> **Information shown**:
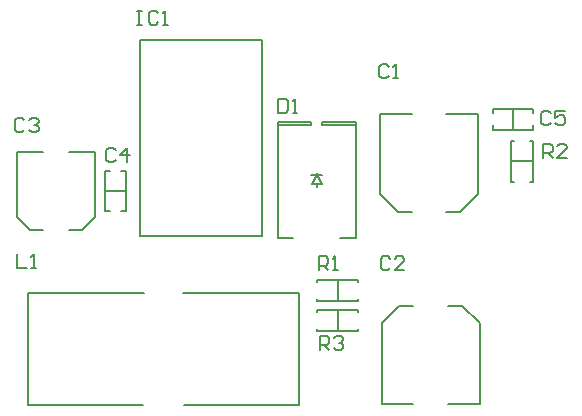
<source format=gto>
G04*
G04 #@! TF.GenerationSoftware,Altium Limited,Altium Designer,21.3.2 (30)*
G04*
G04 Layer_Color=65535*
%FSLAX25Y25*%
%MOIN*%
G70*
G04*
G04 #@! TF.SameCoordinates,C5881F53-B4D9-470E-9162-C71BBDC8BDA1*
G04*
G04*
G04 #@! TF.FilePolarity,Positive*
G04*
G01*
G75*
%ADD10C,0.00787*%
%ADD11C,0.00591*%
D10*
X200224Y307201D02*
X239102D01*
X200224Y269799D02*
Y307201D01*
Y269799D02*
X238610D01*
X251898Y307201D02*
X290776D01*
Y269799D02*
Y307201D01*
X252390Y269799D02*
X290776D01*
X296500Y342342D02*
Y343524D01*
Y346280D02*
Y347067D01*
X294925Y343524D02*
X298468D01*
X296500Y346280D02*
X298468Y343524D01*
X294925D02*
X296500Y346280D01*
X294531D02*
X298468D01*
X283508Y363996D02*
X294531D01*
Y363209D02*
Y363996D01*
X283508Y363209D02*
X294531D01*
X298468D02*
X309492D01*
X298468D02*
Y363996D01*
X309492D01*
X304276Y325413D02*
X309492D01*
X283508D02*
X288724D01*
X309492D02*
Y363996D01*
X283508Y325413D02*
Y363996D01*
X237516Y326110D02*
X278362D01*
Y391563D01*
X237516D02*
X278362D01*
X237516Y326110D02*
Y391563D01*
X318161Y270161D02*
Y296933D01*
Y270161D02*
X328791D01*
X340209D02*
X350839D01*
Y296933D01*
X324067Y302839D02*
X328791D01*
X318161Y296933D02*
X324067Y302839D01*
X344933D02*
X350839Y296933D01*
X340209Y302839D02*
X344933D01*
X350339Y340067D02*
Y366839D01*
X339709D02*
X350339D01*
X317661D02*
X328291D01*
X317661Y340067D02*
Y366839D01*
X339709Y334161D02*
X344433D01*
X350339Y340067D01*
X317661D02*
X323567Y334161D01*
X328291D01*
X213831Y353992D02*
X222492D01*
Y332339D02*
Y353992D01*
X213831Y328008D02*
X218161D01*
X222492Y332339D01*
X196508Y353992D02*
X205169D01*
X196508Y332339D02*
Y353992D01*
X200839Y328008D02*
X205169D01*
X196508Y332339D02*
X200839Y328008D01*
X196700Y320023D02*
Y315300D01*
X199849D01*
X201423D02*
X202997D01*
X202210D01*
Y320023D01*
X201423Y319236D01*
X297564Y288139D02*
Y292861D01*
X299926D01*
X300713Y292074D01*
Y290500D01*
X299926Y289713D01*
X297564D01*
X299139D02*
X300713Y288139D01*
X302287Y292074D02*
X303074Y292861D01*
X304649D01*
X305436Y292074D01*
Y291287D01*
X304649Y290500D01*
X303861D01*
X304649D01*
X305436Y289713D01*
Y288926D01*
X304649Y288139D01*
X303074D01*
X302287Y288926D01*
X297300Y314600D02*
Y319323D01*
X299661D01*
X300449Y318536D01*
Y316961D01*
X299661Y316174D01*
X297300D01*
X298874D02*
X300449Y314600D01*
X302023D02*
X303597D01*
X302810D01*
Y319323D01*
X302023Y318536D01*
X199149Y364736D02*
X198361Y365523D01*
X196787D01*
X196000Y364736D01*
Y361587D01*
X196787Y360800D01*
X198361D01*
X199149Y361587D01*
X200723Y364736D02*
X201510Y365523D01*
X203084D01*
X203871Y364736D01*
Y363949D01*
X203084Y363161D01*
X202297D01*
X203084D01*
X203871Y362374D01*
Y361587D01*
X203084Y360800D01*
X201510D01*
X200723Y361587D01*
X320549Y382536D02*
X319761Y383323D01*
X318187D01*
X317400Y382536D01*
Y379387D01*
X318187Y378600D01*
X319761D01*
X320549Y379387D01*
X322123Y378600D02*
X323697D01*
X322910D01*
Y383323D01*
X322123Y382536D01*
X321049Y318536D02*
X320261Y319323D01*
X318687D01*
X317900Y318536D01*
Y315387D01*
X318687Y314600D01*
X320261D01*
X321049Y315387D01*
X325771Y314600D02*
X322623D01*
X325771Y317749D01*
Y318536D01*
X324984Y319323D01*
X323410D01*
X322623Y318536D01*
X236600Y401223D02*
X238174D01*
X237387D01*
Y396500D01*
X236600D01*
X238174D01*
X243684Y400436D02*
X242897Y401223D01*
X241323D01*
X240536Y400436D01*
Y397287D01*
X241323Y396500D01*
X242897D01*
X243684Y397287D01*
X245259Y396500D02*
X246833D01*
X246046D01*
Y401223D01*
X245259Y400436D01*
X283800Y371923D02*
Y367200D01*
X286161D01*
X286949Y367987D01*
Y371136D01*
X286161Y371923D01*
X283800D01*
X288523Y367200D02*
X290097D01*
X289310D01*
Y371923D01*
X288523Y371136D01*
X374563Y367074D02*
X373776Y367861D01*
X372202D01*
X371415Y367074D01*
Y363926D01*
X372202Y363139D01*
X373776D01*
X374563Y363926D01*
X379286Y367861D02*
X376138D01*
Y365500D01*
X377712Y366287D01*
X378499D01*
X379286Y365500D01*
Y363926D01*
X378499Y363139D01*
X376925D01*
X376138Y363926D01*
X229549Y354736D02*
X228761Y355523D01*
X227187D01*
X226400Y354736D01*
Y351587D01*
X227187Y350800D01*
X228761D01*
X229549Y351587D01*
X233484Y350800D02*
Y355523D01*
X231123Y353161D01*
X234272D01*
X372064Y352139D02*
Y356861D01*
X374426D01*
X375213Y356074D01*
Y354500D01*
X374426Y353713D01*
X372064D01*
X373639D02*
X375213Y352139D01*
X379936D02*
X376787D01*
X379936Y355287D01*
Y356074D01*
X379149Y356861D01*
X377574D01*
X376787Y356074D01*
D11*
X310193Y294457D02*
Y295244D01*
X296807Y294457D02*
X310193D01*
X296807D02*
Y295244D01*
X310193Y300756D02*
Y301543D01*
X296807D02*
X310193D01*
X296807Y300756D02*
Y301543D01*
X303500Y294457D02*
Y301543D01*
X296807Y310756D02*
Y311543D01*
X310193D01*
Y310756D02*
Y311543D01*
X296807Y304457D02*
Y305244D01*
Y304457D02*
X310193D01*
Y305244D01*
X303500Y304457D02*
Y311543D01*
X367756Y357638D02*
X368543D01*
Y344252D02*
Y357638D01*
X367756Y344252D02*
X368543D01*
X361457Y357638D02*
X362244D01*
X361457Y344252D02*
Y357638D01*
Y344252D02*
X362244D01*
X361457Y350945D02*
X368543D01*
X361850Y361457D02*
Y368543D01*
X368543Y366968D02*
Y368543D01*
X355157D02*
X368543D01*
X355157Y366968D02*
Y368543D01*
Y361457D02*
Y363032D01*
Y361457D02*
X368543D01*
Y363032D01*
X225957Y341000D02*
X233043D01*
X231469Y334307D02*
X233043D01*
Y347693D01*
X231469D02*
X233043D01*
X225957D02*
X227532D01*
X225957Y334307D02*
Y347693D01*
Y334307D02*
X227532D01*
M02*

</source>
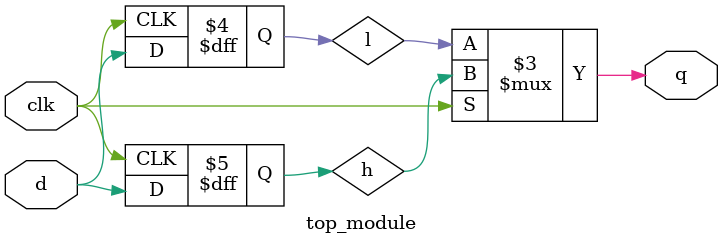
<source format=v>
module top_module (
    input clk,
    input d,
    output q
);
    reg h,l;
    always@(posedge clk)
        h <= d;
    always@(negedge clk)
        l <= d;
    assign q = clk?h:l;
endmodule
</source>
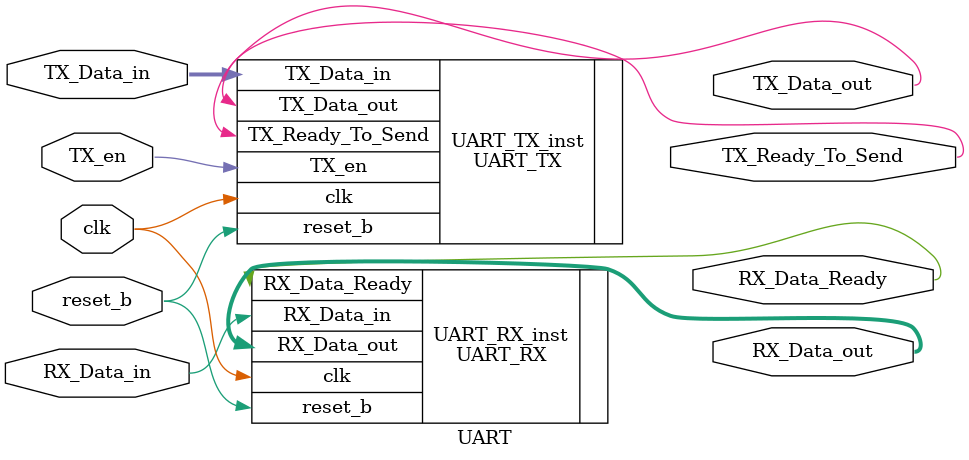
<source format=v>


module UART #(parameter WORD_SIZE=8, parameter WORD_SIZE_WIDTH=4) (

    input clk,
    input reset_b,
    input [WORD_SIZE-1:0] TX_Data_in,
    input TX_en,
    input RX_Data_in,
    
    output wire TX_Data_out,
    output wire TX_Ready_To_Send,
    output wire[WORD_SIZE-1:0] RX_Data_out,
    output wire RX_Data_Ready
    

);

    UART_TX #(.WORD_SIZE(WORD_SIZE), .WORD_SIZE_WIDTH(WORD_SIZE_WIDTH)) UART_TX_inst(
        
        .clk(clk),
        .reset_b(reset_b),
        .TX_Data_in(TX_Data_in),
        .TX_en(TX_en),
        
        .TX_Data_out(TX_Data_out),
        .TX_Ready_To_Send(TX_Ready_To_Send)
        
    );
    
    UART_RX #(.WORD_SIZE(WORD_SIZE), .WORD_SIZE_WIDTH(WORD_SIZE_WIDTH)) UART_RX_inst(
    
        .clk(clk),
        .reset_b(reset_b),
        .RX_Data_in(RX_Data_in),
        
        .RX_Data_out(RX_Data_out),
        .RX_Data_Ready(RX_Data_Ready)
        
    );
    
  
endmodule

</source>
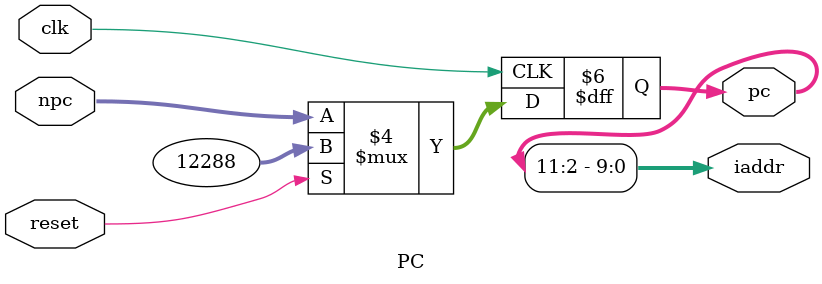
<source format=v>
`timescale 1ns / 1ps
module PC(
    input [31:0] npc,
    input clk,
    input reset,
	 output [11:2] iaddr,
    output reg [31:0] pc
    );
	 
	 assign iaddr=pc[11:2];
	 initial begin
		pc<=32'h0000_3000;
	 end
	 always@(posedge clk)begin
		if(reset)begin
			pc<=32'h0000_3000;
		end
		else begin
			pc<=npc;
		end
	 end

endmodule

</source>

> **Problem requirements**: From the data above, count the lines that hold the string "begin". Reply with only that number.

> **Answer below**: 4